TEXT SHOWN:
■ ■ ■ ■ ■ ■ ■

A hoop of radius $r$ "contains water" if and only if its center lies within distance $r$ of water, which we may view as a point set $W$ in the plane. To solve this, construct the $r$ buffer of the water: this is the locus of all points within distance $r$ of water. Let's call it $B_r(W).$

Assume now that the field $F$ is also modeled as a set of points in the plane, and suppose it is bounded and measurable. Regardless of the shape of $W$ (it might not be measurable), this implies (via standard compactness arguments) that $B_r(W) \cap F$ is (Borel) measurable for all positive buffer distances $r$. Accordingly, it is meaningful to talk about the probability that a uniformly distributed hoop center lies within $B_r(W) \cap F$. By the very definition of a uniform distribution, that probability is precisely the buffer area divided by the area of the field.

■ ■ ■ ■ ■ ■ ■

PROBLEMS AND TASKS:
a – Quote the rows from the line with "What is the change" through the last line of the rows, word for word, and omit the pictures.
b – Extend the text about hoops and water buffers, starting after its final sentence.

RECORD SET:
■ ■ ■ ■ ■ ■ ■

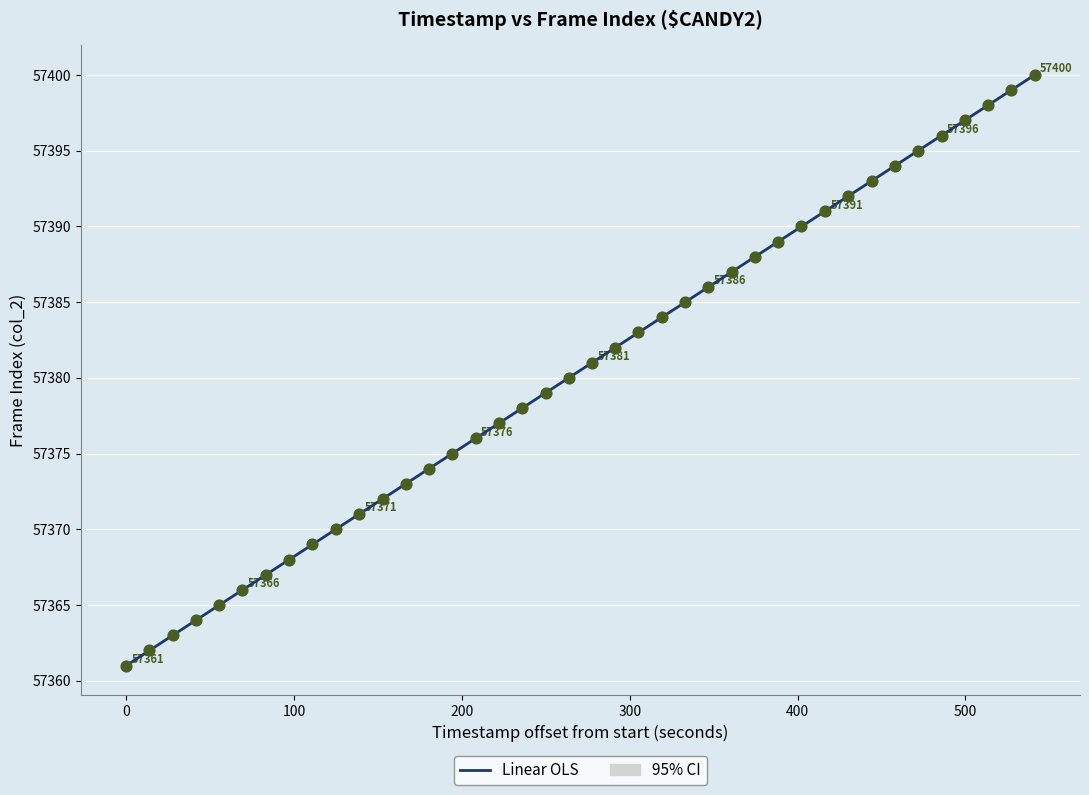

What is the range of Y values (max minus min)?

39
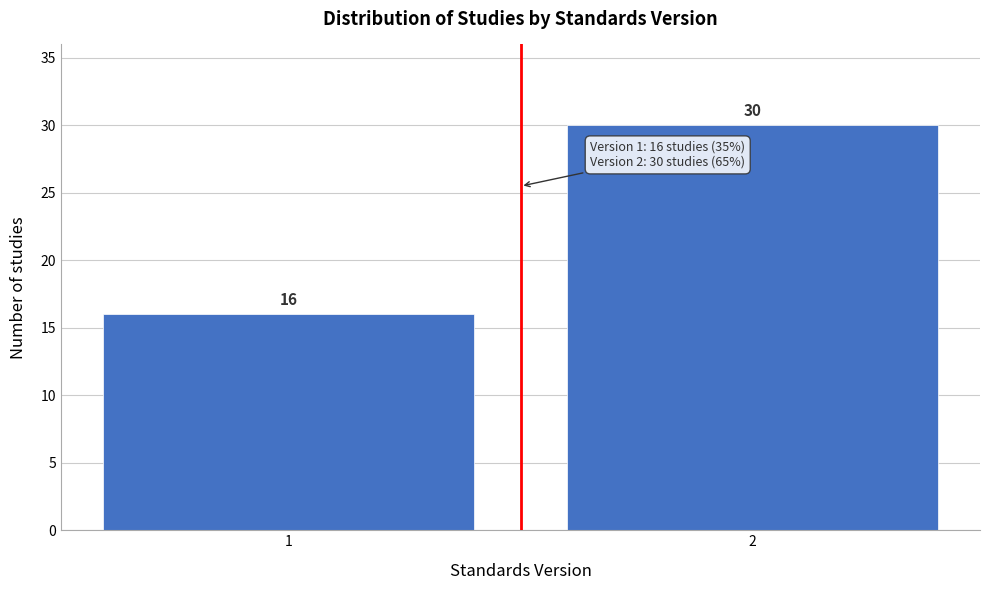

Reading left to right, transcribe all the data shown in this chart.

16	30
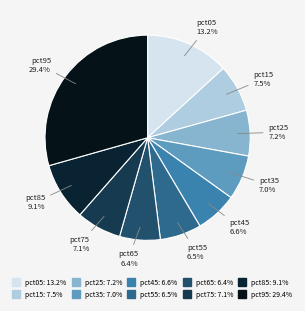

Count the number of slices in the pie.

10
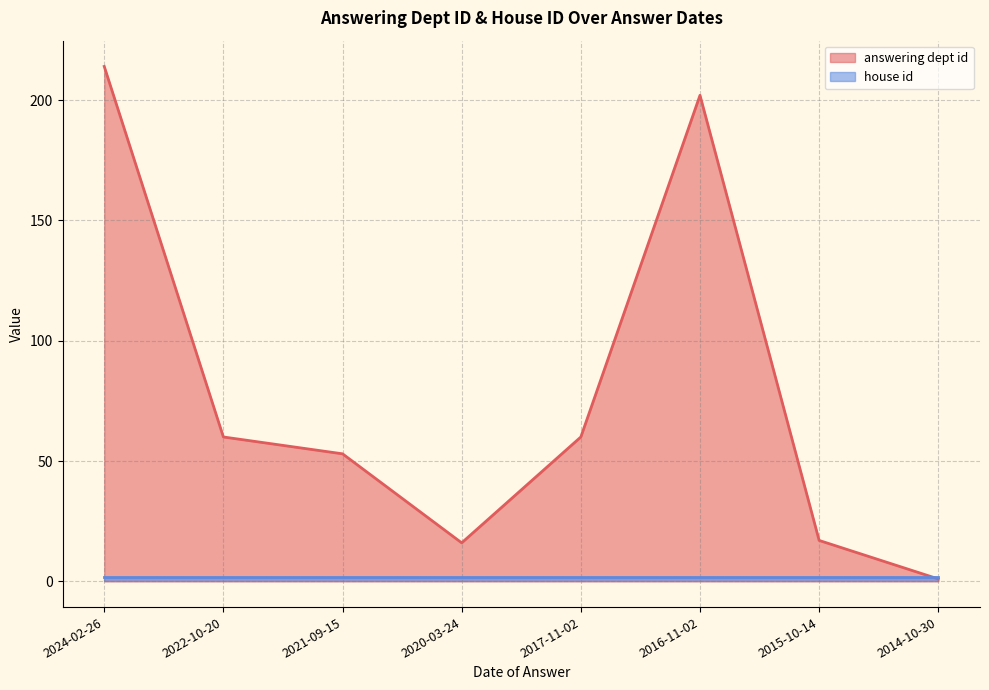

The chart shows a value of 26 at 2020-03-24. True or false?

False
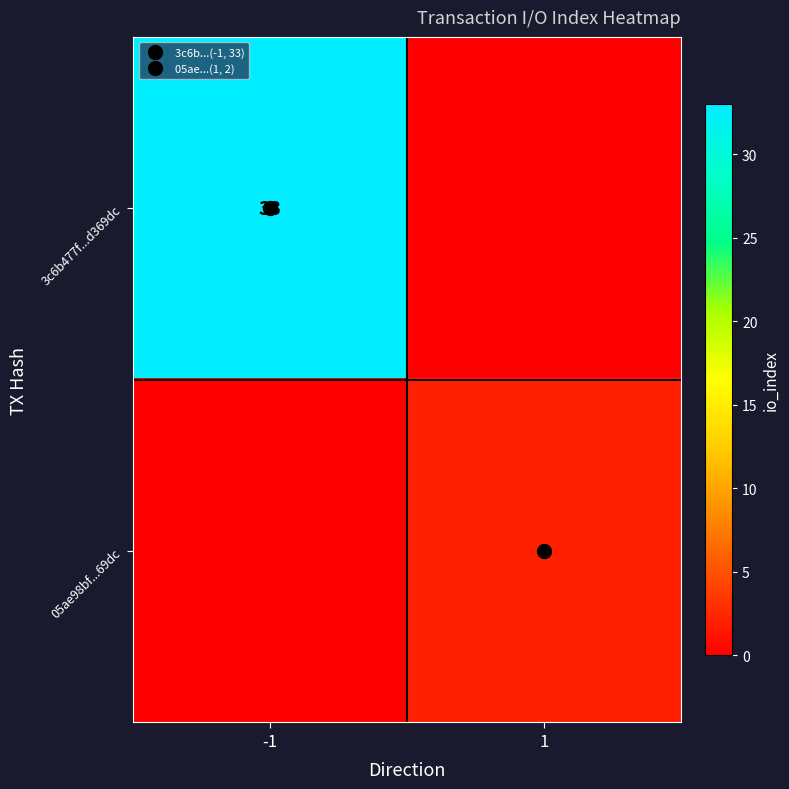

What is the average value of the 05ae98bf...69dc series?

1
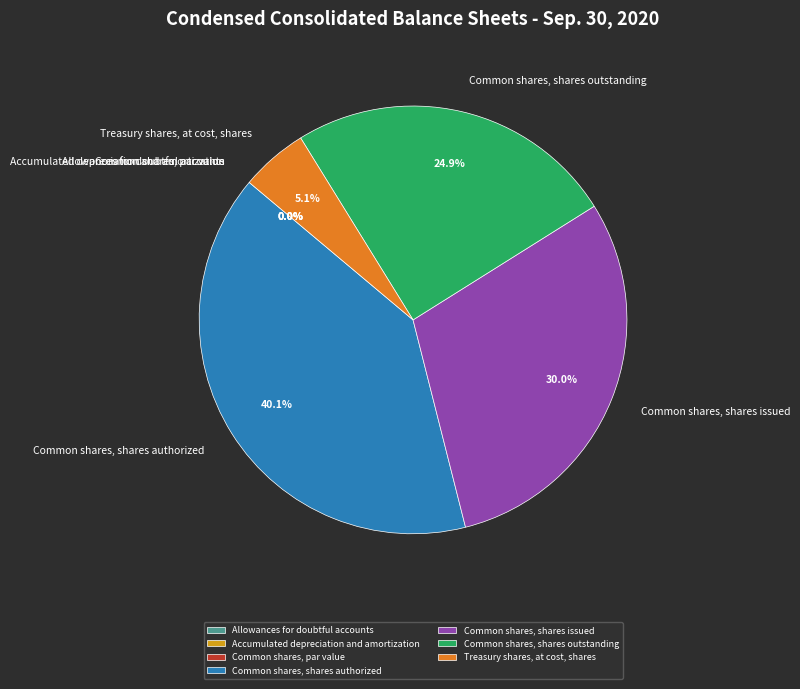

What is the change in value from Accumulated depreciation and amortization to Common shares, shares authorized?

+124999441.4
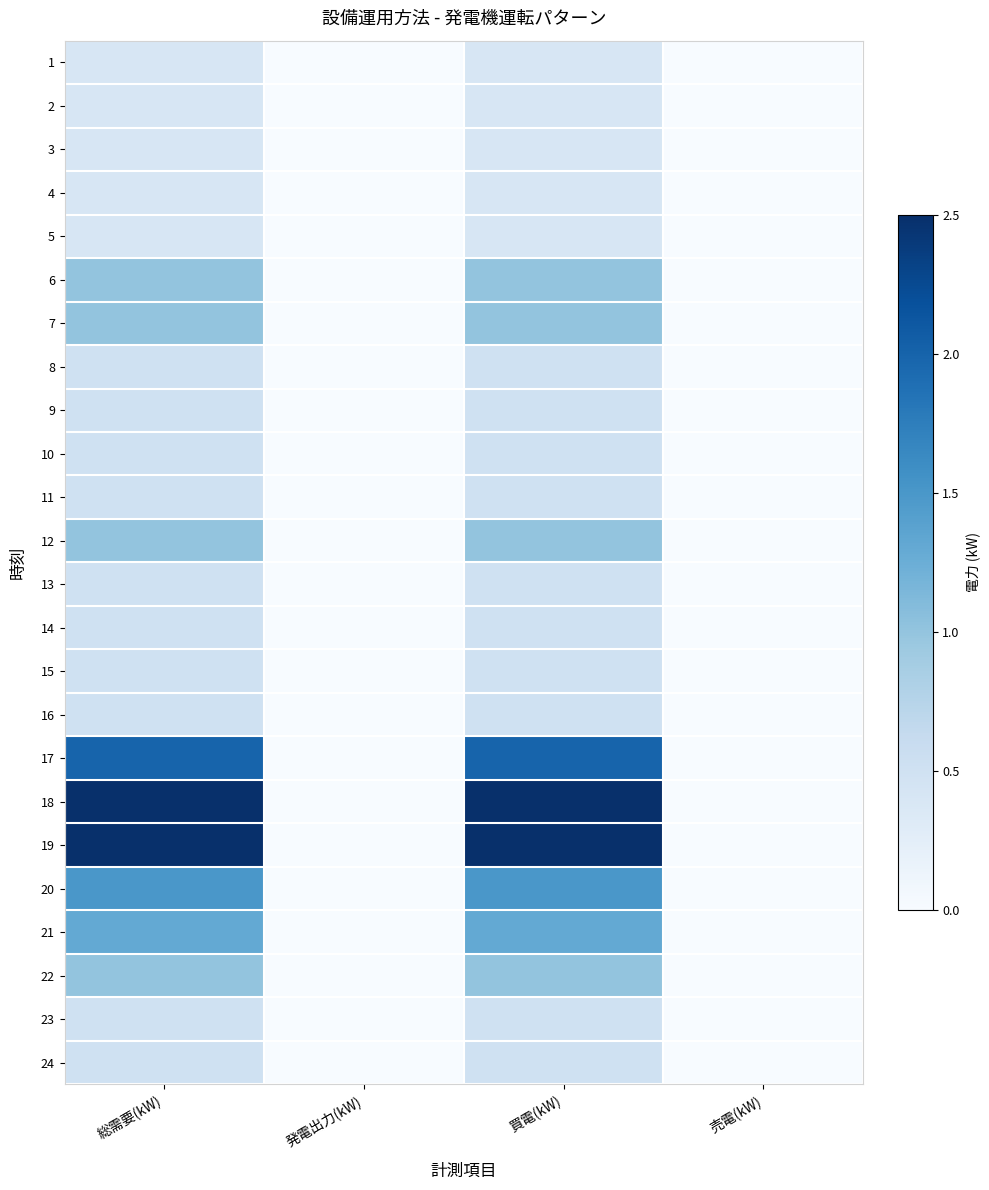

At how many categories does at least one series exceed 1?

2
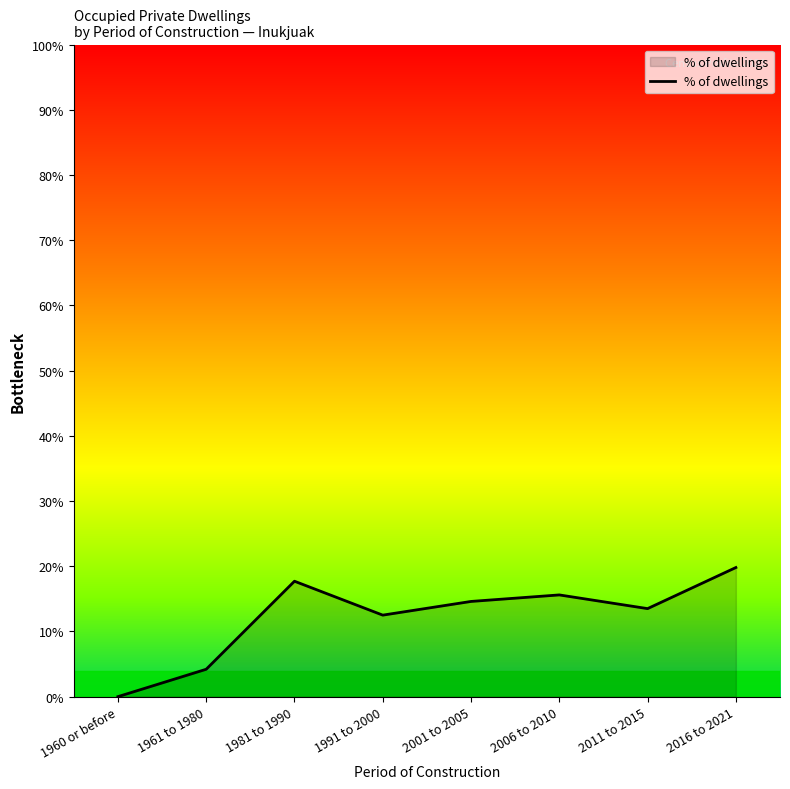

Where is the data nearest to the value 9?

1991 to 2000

■ ■ ■ ■ ■ ■ ■

ANSWERS TO THE PROBLEMS:
a –
What is the change in value from Accumulated depreciation and amortization to Common shares, shares authorized?

+124999441.4

At how many categories does at least one series exceed 1?

2

Where is the data nearest to the value 9?

1991 to 2000

b –
Examples

Figure

  1. (A single puddle, at left.) The field is a circle of diameter $R$ and the water is represented by a single interior point of distance at least $r$ from the boundary of the field. The buffer $B_r(W)$ then is a circle of radius $r$ and its area relative to that of the field is $(r/R)^2$.

  2. (Multiple puddles, center.) As before, but now the water is a finite set of $n$ points all separated by at least $2r$ from each other and all lying at least $r$ from the field's boundary. The probability is now $n(r/R)^2.$

  3. (Circular pond, at right.) Suppose the water is a circular pond of radius $w$ and, as before, lies no closer than $r$ to the field's boundary. Its buffer is a circle of radius $w+r,$ whence the probability is $\left((w+r)/R\right)^2.$

  4. (Canal system.) Let the field be a rectangle and suppose the water forms a gridded irrigation system covering the field. The spacing between the edge of one irrigation canal and the edge of the next is no greater than $2r$. The buffer $B_r(W)$ now covers the entire field (by design!) and the probability is $1$.

    This figure (taken from an answer at https://gis.stackexchange.com/a/17390) shows a small-radius buffer of an irregular set of line segments (the irrigation ditches, shown in black) within a rectangular field. As the radius grows, eventually the buffer--the gray area--will merge into the entirety of the field. (The pink areas are not relevant to the present discussion.)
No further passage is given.